Cameron & Co could not even rely on NZ Post's initial business model. Its model was flawed, so the merchant bank had to produce its own - not a great omen for a new business.
But despite the official misgivings and Cameron & Co's conclusions, NZ Post was given space to go back to the drawing-board and fill in the gaps with new information to counter the criticisms. As the spin patrollers put it last week, the original business case did not include forecasts for the revenue NZ Post could expect to achieve internationally if it could add banking advice and management to the business of its subsidiary, Transend. The critical question of just what that advice would be worth if the new bank were not making great profits, or if its competitors launched successful strategies to drive it out of business was, however, neglected.
Finance Minister Michael Cullen stressed that the Government was satisfied over NZ Post's response to the risks Cameron & Co had identified. The Government had also sought an assurance that NZ Post would not engage in the riskier corporate banking market and would restrict itself to retail banking.
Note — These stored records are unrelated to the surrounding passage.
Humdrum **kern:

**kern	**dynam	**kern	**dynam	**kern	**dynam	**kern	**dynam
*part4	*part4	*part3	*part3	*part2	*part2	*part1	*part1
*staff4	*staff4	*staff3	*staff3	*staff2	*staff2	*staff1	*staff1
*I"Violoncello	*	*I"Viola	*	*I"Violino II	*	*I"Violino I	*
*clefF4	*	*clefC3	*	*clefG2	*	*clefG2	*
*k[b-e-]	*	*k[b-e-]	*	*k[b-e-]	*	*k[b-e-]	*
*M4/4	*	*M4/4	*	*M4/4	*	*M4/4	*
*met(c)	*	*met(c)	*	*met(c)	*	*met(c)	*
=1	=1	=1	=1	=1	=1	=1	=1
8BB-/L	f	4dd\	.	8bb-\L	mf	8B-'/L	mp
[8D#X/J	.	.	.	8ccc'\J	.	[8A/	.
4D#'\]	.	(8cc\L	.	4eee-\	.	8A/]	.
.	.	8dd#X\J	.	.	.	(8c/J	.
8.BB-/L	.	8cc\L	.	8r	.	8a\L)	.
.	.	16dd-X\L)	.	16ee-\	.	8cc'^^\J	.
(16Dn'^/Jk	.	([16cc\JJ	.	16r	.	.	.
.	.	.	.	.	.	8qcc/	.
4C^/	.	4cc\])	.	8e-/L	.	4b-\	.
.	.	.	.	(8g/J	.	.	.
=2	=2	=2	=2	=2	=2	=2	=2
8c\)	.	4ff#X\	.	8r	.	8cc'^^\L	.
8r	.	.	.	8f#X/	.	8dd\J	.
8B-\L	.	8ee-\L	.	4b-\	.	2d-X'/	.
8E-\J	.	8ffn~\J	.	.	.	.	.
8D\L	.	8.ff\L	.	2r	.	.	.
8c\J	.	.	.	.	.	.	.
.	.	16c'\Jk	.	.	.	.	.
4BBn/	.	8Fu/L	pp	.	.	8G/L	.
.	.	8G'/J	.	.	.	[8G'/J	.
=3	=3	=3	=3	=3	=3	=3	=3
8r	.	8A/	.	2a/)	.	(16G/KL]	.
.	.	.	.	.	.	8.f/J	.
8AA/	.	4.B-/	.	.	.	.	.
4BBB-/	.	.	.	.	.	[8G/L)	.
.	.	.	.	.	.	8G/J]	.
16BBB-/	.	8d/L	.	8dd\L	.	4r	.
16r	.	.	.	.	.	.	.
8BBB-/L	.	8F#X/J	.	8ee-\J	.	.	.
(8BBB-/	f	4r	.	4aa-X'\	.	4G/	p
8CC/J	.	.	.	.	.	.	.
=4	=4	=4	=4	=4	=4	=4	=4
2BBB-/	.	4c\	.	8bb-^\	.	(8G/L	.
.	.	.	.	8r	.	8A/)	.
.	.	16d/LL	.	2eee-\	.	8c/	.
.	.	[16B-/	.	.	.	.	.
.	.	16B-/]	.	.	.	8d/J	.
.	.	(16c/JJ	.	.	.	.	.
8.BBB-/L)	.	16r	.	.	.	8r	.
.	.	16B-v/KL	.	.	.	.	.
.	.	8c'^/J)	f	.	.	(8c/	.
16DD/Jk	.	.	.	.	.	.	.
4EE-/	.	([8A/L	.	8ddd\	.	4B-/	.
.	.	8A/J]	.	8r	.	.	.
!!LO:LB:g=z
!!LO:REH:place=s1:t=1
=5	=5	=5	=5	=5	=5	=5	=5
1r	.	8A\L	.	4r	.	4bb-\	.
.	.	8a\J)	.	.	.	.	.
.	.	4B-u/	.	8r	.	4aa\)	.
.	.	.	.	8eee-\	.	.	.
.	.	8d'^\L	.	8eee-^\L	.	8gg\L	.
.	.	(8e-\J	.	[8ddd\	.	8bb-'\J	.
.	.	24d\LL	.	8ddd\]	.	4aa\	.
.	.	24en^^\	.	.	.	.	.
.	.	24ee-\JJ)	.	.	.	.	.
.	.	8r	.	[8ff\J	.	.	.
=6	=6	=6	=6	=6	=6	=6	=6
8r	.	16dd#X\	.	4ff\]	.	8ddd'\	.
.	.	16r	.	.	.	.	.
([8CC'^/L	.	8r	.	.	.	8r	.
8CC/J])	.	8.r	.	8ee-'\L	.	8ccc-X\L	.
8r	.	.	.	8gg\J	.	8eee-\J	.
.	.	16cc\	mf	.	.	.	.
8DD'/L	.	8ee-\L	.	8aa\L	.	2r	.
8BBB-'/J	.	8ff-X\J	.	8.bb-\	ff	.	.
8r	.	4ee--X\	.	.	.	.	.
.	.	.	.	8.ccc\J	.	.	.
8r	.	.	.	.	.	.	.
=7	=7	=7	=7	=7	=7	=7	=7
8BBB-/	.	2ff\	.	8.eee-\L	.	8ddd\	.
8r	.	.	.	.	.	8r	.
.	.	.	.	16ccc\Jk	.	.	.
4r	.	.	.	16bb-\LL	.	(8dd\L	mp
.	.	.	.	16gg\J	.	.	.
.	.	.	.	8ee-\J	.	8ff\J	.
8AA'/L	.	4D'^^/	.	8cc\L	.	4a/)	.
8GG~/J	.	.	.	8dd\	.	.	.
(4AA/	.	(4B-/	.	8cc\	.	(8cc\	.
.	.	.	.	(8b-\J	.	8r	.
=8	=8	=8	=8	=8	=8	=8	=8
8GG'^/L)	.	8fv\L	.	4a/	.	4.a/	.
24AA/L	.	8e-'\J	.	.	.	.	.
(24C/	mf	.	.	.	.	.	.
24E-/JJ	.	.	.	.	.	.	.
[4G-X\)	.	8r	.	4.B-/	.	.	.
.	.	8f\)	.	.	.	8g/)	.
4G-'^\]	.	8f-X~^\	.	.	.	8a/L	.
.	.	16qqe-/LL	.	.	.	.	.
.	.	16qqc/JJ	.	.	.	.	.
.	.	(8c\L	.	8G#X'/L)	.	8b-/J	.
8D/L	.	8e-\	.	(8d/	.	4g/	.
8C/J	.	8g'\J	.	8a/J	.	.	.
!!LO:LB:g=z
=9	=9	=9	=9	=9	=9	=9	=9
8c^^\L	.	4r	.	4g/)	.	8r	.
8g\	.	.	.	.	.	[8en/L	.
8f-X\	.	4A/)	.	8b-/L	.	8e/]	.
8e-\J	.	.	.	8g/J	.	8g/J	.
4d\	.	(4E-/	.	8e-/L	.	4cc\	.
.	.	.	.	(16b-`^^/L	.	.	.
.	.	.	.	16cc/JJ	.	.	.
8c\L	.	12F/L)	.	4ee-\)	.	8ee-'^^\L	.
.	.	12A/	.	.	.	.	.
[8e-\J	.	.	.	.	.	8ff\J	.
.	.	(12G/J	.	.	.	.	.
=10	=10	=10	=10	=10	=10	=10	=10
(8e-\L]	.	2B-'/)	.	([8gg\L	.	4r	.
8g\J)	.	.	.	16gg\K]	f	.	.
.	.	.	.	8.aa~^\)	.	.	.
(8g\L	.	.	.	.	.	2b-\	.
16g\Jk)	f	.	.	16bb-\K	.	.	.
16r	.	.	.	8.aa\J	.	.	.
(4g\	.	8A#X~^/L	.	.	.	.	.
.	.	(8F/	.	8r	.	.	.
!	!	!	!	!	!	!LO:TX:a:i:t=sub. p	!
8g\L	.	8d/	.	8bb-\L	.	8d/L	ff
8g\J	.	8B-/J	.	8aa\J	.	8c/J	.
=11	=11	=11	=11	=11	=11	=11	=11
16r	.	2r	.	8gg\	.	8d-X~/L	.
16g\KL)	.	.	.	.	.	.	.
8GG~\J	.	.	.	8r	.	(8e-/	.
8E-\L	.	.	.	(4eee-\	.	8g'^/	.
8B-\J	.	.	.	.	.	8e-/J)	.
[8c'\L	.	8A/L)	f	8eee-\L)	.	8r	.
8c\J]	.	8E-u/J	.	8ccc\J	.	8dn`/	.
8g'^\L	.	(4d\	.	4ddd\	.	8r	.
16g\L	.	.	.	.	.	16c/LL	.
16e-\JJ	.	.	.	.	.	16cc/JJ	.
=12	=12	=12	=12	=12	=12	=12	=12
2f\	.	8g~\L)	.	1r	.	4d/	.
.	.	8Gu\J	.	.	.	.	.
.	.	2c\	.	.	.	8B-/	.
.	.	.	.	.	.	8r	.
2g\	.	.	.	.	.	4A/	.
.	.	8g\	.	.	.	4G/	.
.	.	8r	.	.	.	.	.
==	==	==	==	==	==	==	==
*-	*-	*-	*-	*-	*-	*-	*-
The final "Go, No Go" decision has been devolved to NZ Post and the establishment board which it is setting up to finalise plans. Cullen's office says no further official advice will be sought over the plan - it is a NZ Post matter now, although, as a precaution, the Government will have some say over which two independent people are appointed to the bank's establishment board.
Don't read this as a vote of confidence in NZ Post's plans - it is simply a standard distancing ploy by Cullen. But the telling aspect is in the cabinet's response to this affair, particularly the positions taken by Cullen and fellow Labour colleague, SOE Minister Mark Burton.
A cabinet memorandum dated June 19 last year noted that the pair, both shareholding ministers for NZ Post, had informed the company that the Government would not support any banking proposal that required a crown capital injection or ongoing support from the taxpayer. The Government's support would be dependent on an acceptable and commercially robust business case being developed.
The official papers disclose the opposite has occurred.
Against official advice, the Crown is investing $78.2 million, and the tenor of the report tendered by NZ Post's consultants, Cameron & Co, illustrates the company's business case is anything but robust.
More to the point, the documents disclose that it is in fact Alliance Leader and Deputy Prime Minister Jim Anderton who has all along been acting as NZ Post's banking promoter - not the two shareholding ministers.
The papers show that Anderton and his office had been in close contact with NZ Post throughout all of last year. Both the papers under the name of Anderton's economic adviser, John Lepper, and those of Armstrong himself disclose confused objectives, mixing economic development motivations and anti-foreign investment sentiment along with the purely commercial motivation of enabling NZ Post to acquire an additional revenue stream to offset diminished returns from its domestic postal business.
The Government has sought to portray its decision to bankroll NZ Post's investment as "commercial," but the papers disclose a different story, affirming Helen Clark's stance that the deal is the price of keeping the political peace with the Alliance.
This is not the basis for good decision-making.